An eyelash mirror and glitzy chandelier add a touch of whimsy in the dining room.
"The clients wanted to restore the architecture,” says architect David Jones of the renovation he designed for a 1913 Colonial Revival house in Chevy Chase, Maryland. “But they also had four younger kids and needed the home to work for their family’s needs.” Over the years, the house had suffered from hodgepodge additions, both cosmetic—such as the ironwork on the porches—and structural, such as a single story add-on to the back that housed the den and master bedroom. “I removed those,” says Jones, “and went back to the original 3,300-square-foot rectangular home, with two upper bedrooms.”
The master bathroom features a mosaic tile floor.

From this point on, the proper renovation began, taking the house to a fully functional 6,800 square feet, with five bedrooms and bathrooms upstairs, as well as a new family room, library and eat-in kitchen to complement the existing foyer, living and dining rooms on the ground floor.

Architect David Jones accentuated the home’s Craftsman influences with stucco, shingle and a slate roof.

“Because the home is in historic Chevy Chase, all outside changes had to be approved,” says Jones. “We actually improved the historic quality of the house by removing the inappropriate additions visible from the street. We also used the same materials and worked in a similar style to the original structure, from the stucco first floor to the painted-shingle second story to the low-pitched slate roof.” Inside, Jones added baseboards and crown moldings throughout the home for visual continuity.

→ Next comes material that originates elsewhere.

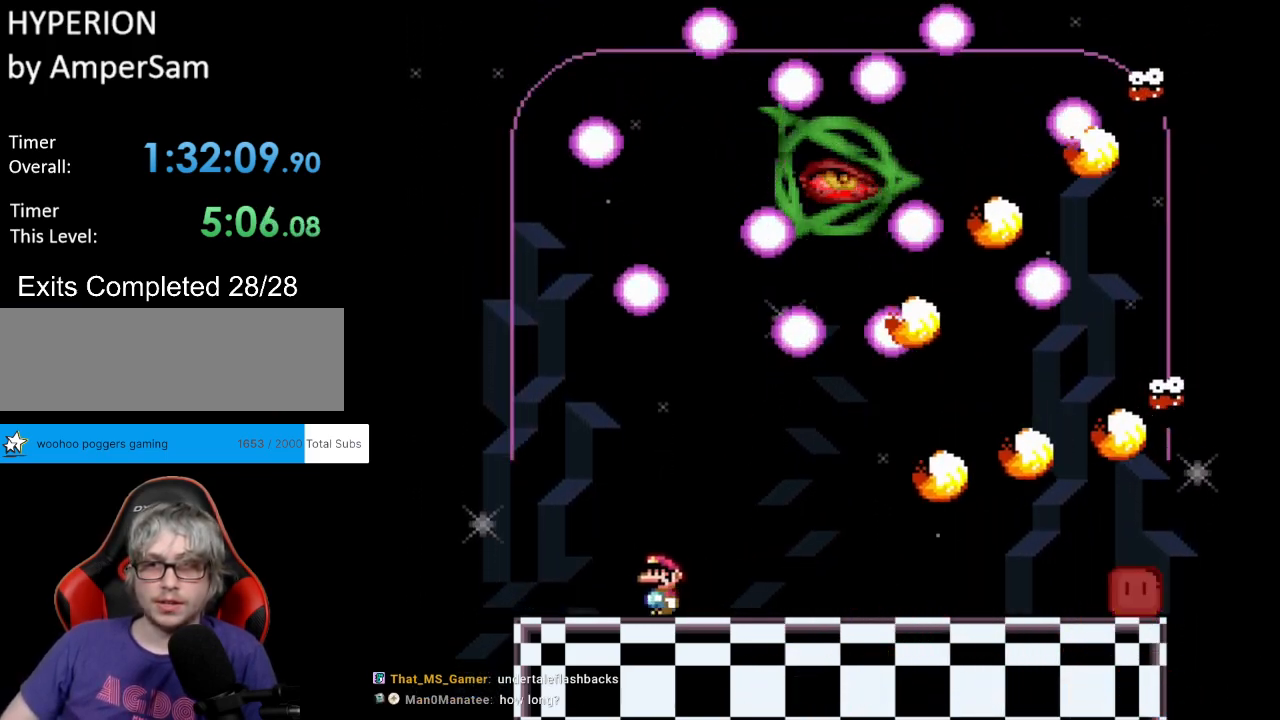
{"buttons": ["B", "Y", "DPAD_LEFT"], "events": [[67, "DPAD_LEFT", "up"], [83, "DPAD_RIGHT", "down"], [217, "DPAD_RIGHT", "up"], [233, "DPAD_LEFT", "down"], [383, "B", "down"]]}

Once the basic bones were in place, the homeowners turned to Washington, DC, interior designer David Mitchell to develop the architectural details and orchestrate the décor. “The house became a real mix, with a conservative exterior and an inventive interior,” says Jones.

“We started from scratch,” says Mitchell. “I was given a beautiful house, with a beautiful layout and well-proportioned rooms. It was a joy to decorate.”
 A striped painting hangs above a vintage tufted sofa in the living room.
Mitchell drew inspiration from the Chelsea Editions fabric used for the living room drapes—a classic hand-embroidered nature print in apricot, blue, teal, brown, yellow and green on a cream background. The fabric not only suggested the color palette, but also defined the overall décor. 

“It set the tone for the house with its light airiness and organic base,” says Mitchell. “I coupled this approach with the homeowners’ interest in antiques. I had fun mixing periods.”

Darker colors distinguish the family room, a durable and comfortable space.
In the living room, for example, a pair of 1930s Jean-Michel Frank armchairs shares space with an antique Biedermeier bibliothèque and a vintage Michael Taylor tufted sofa. The soft hues and natural materials visually tie the furniture together. Equally important, however, is the balanced blend of pattern and texture, which Mitchell employs throughout the house.

“When a home has an organic feel,” he says, “you can’t use a lot of flat things. The furnishings need to have a tactile quality. This can be achieved with different patterns, as well as with multiple textures.”
In the library, twin wingbacked chairs in striped chenille frame the wood-paneled fireplace.

Mitchell deftly works both elements into his design scheme. On walls, he may use an elaborate patterned Osborne & Little paper, as in the dining room, or a simple striated linen finish, as in the breakfast nook. He mixes wood, marble, metal, stone and glass furnishings. His upholstered furniture is covered in organic fabrics such as chenille, cotton or linen, and either stamped with bold prints or embellished with subtle details, such as embroidery, tufting or matelasse. The same theory applies to area rugs and window treatments. 
The softly patterned double chaise makes the master bedroom a place to linger.

So, the kitchen is bright and yellow; the master bedroom, calm and blue; the family room, cozy and dark-hued; and the library, a serene space with streamlined, neutral furnishings, drawing interest from Mitchell’s signature mahogany paneling.
“I want the décor to be harmonized,” says Mitchell, explaining how he transitions from room to room. “But I also want different moods in a house. I’m a big believer in color affecting mood.”